STORED DATA Start Marker
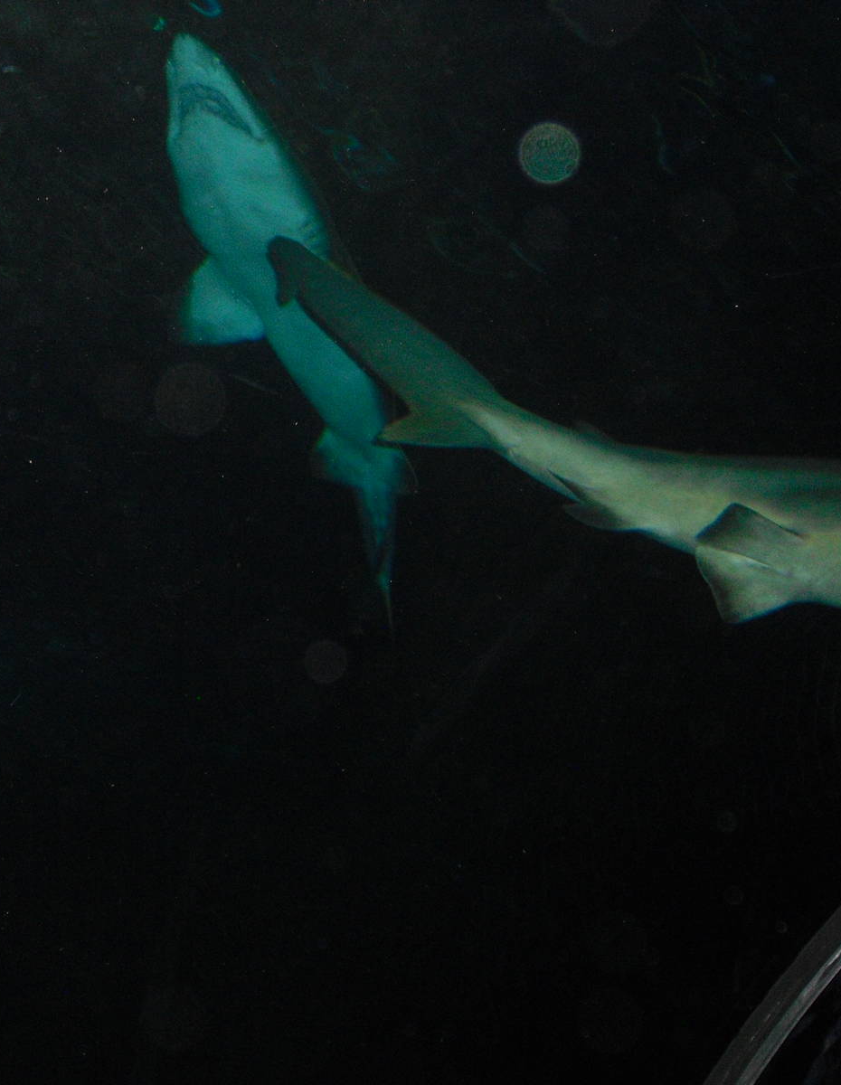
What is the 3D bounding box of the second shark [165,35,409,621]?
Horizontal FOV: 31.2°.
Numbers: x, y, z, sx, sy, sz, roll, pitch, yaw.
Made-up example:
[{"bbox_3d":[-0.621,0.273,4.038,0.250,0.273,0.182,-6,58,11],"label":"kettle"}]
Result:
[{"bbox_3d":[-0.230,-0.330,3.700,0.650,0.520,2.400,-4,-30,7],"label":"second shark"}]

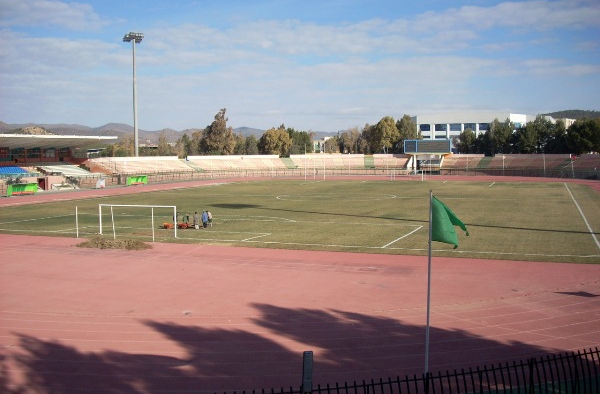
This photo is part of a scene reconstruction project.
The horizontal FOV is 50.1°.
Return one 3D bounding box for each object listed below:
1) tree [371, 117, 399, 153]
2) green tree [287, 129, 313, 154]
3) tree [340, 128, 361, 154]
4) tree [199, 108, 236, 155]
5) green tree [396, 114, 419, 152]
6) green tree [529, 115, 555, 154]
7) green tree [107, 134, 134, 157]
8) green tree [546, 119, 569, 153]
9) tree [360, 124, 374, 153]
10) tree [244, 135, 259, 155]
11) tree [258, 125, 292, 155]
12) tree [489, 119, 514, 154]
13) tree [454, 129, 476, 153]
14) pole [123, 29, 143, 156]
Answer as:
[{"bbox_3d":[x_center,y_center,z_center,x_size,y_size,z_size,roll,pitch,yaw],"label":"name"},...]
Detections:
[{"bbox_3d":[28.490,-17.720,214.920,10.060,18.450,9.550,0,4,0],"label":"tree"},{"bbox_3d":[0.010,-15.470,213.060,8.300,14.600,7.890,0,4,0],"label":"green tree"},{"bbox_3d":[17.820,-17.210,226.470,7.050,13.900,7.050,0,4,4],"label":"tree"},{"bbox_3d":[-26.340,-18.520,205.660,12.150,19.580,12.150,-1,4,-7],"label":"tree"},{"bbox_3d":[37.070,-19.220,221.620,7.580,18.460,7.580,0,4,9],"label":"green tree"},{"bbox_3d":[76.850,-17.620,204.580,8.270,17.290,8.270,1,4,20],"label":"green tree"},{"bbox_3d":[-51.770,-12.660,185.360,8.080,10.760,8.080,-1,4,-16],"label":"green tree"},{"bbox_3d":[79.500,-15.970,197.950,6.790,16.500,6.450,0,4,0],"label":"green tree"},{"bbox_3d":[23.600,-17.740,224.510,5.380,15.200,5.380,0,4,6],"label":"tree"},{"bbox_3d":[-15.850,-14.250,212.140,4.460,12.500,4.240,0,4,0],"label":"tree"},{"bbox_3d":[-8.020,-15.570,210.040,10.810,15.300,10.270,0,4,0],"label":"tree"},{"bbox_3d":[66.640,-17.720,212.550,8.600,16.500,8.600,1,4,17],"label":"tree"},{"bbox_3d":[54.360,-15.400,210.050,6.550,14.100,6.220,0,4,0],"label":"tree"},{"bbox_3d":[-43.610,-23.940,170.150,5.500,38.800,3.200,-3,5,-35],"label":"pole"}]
STORED DATA End Marker
TRY IT
Please repeat every line from the listing above exactly as it appears. Drop the pictures.

EXERCISE RESULT
What is the 3D bounding box of the second shark [165,35,409,621]?
Horizontal FOV: 31.2°.
Numbers: x, y, z, sx, sy, sz, roll, pitch, yaw.
Made-up example:
[{"bbox_3d":[-0.621,0.273,4.038,0.250,0.273,0.182,-6,58,11],"label":"kettle"}]
Result:
[{"bbox_3d":[-0.230,-0.330,3.700,0.650,0.520,2.400,-4,-30,7],"label":"second shark"}]

This photo is part of a scene reconstruction project.
The horizontal FOV is 50.1°.
Return one 3D bounding box for each object listed below:
1) tree [371, 117, 399, 153]
2) green tree [287, 129, 313, 154]
3) tree [340, 128, 361, 154]
4) tree [199, 108, 236, 155]
5) green tree [396, 114, 419, 152]
6) green tree [529, 115, 555, 154]
7) green tree [107, 134, 134, 157]
8) green tree [546, 119, 569, 153]
9) tree [360, 124, 374, 153]
10) tree [244, 135, 259, 155]
11) tree [258, 125, 292, 155]
12) tree [489, 119, 514, 154]
13) tree [454, 129, 476, 153]
14) pole [123, 29, 143, 156]
Answer as:
[{"bbox_3d":[x_center,y_center,z_center,x_size,y_size,z_size,roll,pitch,yaw],"label":"name"},...]
Detections:
[{"bbox_3d":[28.490,-17.720,214.920,10.060,18.450,9.550,0,4,0],"label":"tree"},{"bbox_3d":[0.010,-15.470,213.060,8.300,14.600,7.890,0,4,0],"label":"green tree"},{"bbox_3d":[17.820,-17.210,226.470,7.050,13.900,7.050,0,4,4],"label":"tree"},{"bbox_3d":[-26.340,-18.520,205.660,12.150,19.580,12.150,-1,4,-7],"label":"tree"},{"bbox_3d":[37.070,-19.220,221.620,7.580,18.460,7.580,0,4,9],"label":"green tree"},{"bbox_3d":[76.850,-17.620,204.580,8.270,17.290,8.270,1,4,20],"label":"green tree"},{"bbox_3d":[-51.770,-12.660,185.360,8.080,10.760,8.080,-1,4,-16],"label":"green tree"},{"bbox_3d":[79.500,-15.970,197.950,6.790,16.500,6.450,0,4,0],"label":"green tree"},{"bbox_3d":[23.600,-17.740,224.510,5.380,15.200,5.380,0,4,6],"label":"tree"},{"bbox_3d":[-15.850,-14.250,212.140,4.460,12.500,4.240,0,4,0],"label":"tree"},{"bbox_3d":[-8.020,-15.570,210.040,10.810,15.300,10.270,0,4,0],"label":"tree"},{"bbox_3d":[66.640,-17.720,212.550,8.600,16.500,8.600,1,4,17],"label":"tree"},{"bbox_3d":[54.360,-15.400,210.050,6.550,14.100,6.220,0,4,0],"label":"tree"},{"bbox_3d":[-43.610,-23.940,170.150,5.500,38.800,3.200,-3,5,-35],"label":"pole"}]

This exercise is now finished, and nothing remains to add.